Casey Affleck: ‘Being freezing made my The Finest Hours role more realistic’

Casey Affleck found having cold water thrown at him “helpful” to get into character for The Finest Hours.

The 40-year-old actor plays Ray Sybert in the film, an engineer who becomes the leader of a 30-man crew after a storm leaves the SS Pendleton vessel split in two.

Unsurprisingly the filming conditions were mostly cold and wet, but Casey admits he actually discovered certain aspects of making the scenes more realistic aided his portrayal of Ray’s survival mission.

“It was pretty cold,” Casey admitted during an interview with Geeks of Doom. “We started in the fall and went until Christmas, and it gets pretty cold in Boston during that time, and it was mostly outside. Sometimes it was warmer outside than it was inside, for whatever weird reason. But it was cold. It was cold and wet, and it sucks. But you get used to it, you never really forget about it. It was a nice group of guys you were with, so you get to complain all together. And that’s comforting.”

Asked about having the water thrown at him, Casey replied: “Oh it helps, for sure, no doubt about it. It is much easier than pretending. All you have to do is get your lines out, and you are already shivering. You can’t but help keep your eyes closed as you are being pounded with water. and then you just look like, you know, a good actor maybe, you know. And like you really just stood there and took so much physical abuse. So I think it makes it easier.”

Despite the often difficult filming conditions, Casey added that the role has given him a new perspective on certain jobs, such as the engineer role or that of the Coastguard team that came to rescue the ship’s crew.

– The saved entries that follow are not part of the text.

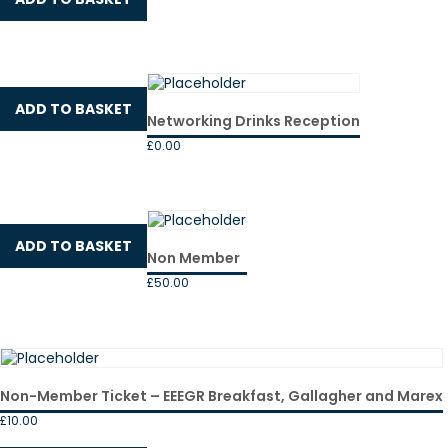
ADD TO BASKET
Networking Drinks Reception
£
0.00
ADD TO BASKET
Non Member
£
50.00
Non-Member Ticket – EEEGR Breakfast, Gallagher and Marex
£
10.00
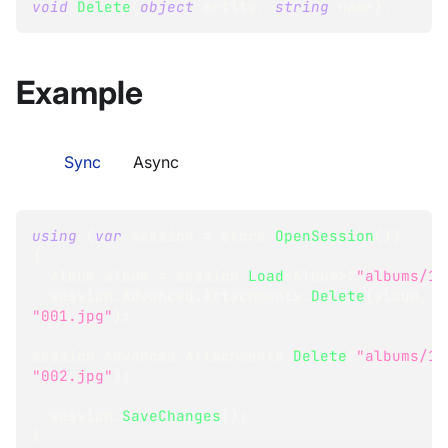
void
Delete
(
object
 entity
,
string
 name
)
;
Example
Sync
Async
using
(
var
 session 
=
 store
.
OpenSession
(
)
)
{
Album
 album 
=
 session
.
Load
<
Album
>
(
"albums/1"
  session
.
Advanced
.
Attachments
.
Delete
(
album
,
"001.jpg"
)
;
session
.
Advanced
.
Attachments
.
Delete
(
"albums/1"
"002.jpg"
)
;
  session
.
SaveChanges
(
)
;
}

But one thing the actor is sure of is that he won’t be undergoing a change of profession anytime soon.

“I’ve often thought about doing other things in my life, then I started acting early, I’m 40 now, I think like well maybe try other things, but I can tell you it won’t be in the Coast Guard or like going deep sea fishing because it seems like not for me,” he said. “But you know anything like being a fireman or a policeman or any of those jobs where you’re there to help people. There are times when you are asked to put your own life on the line for someone else’s and that takes a special kind of person I think.”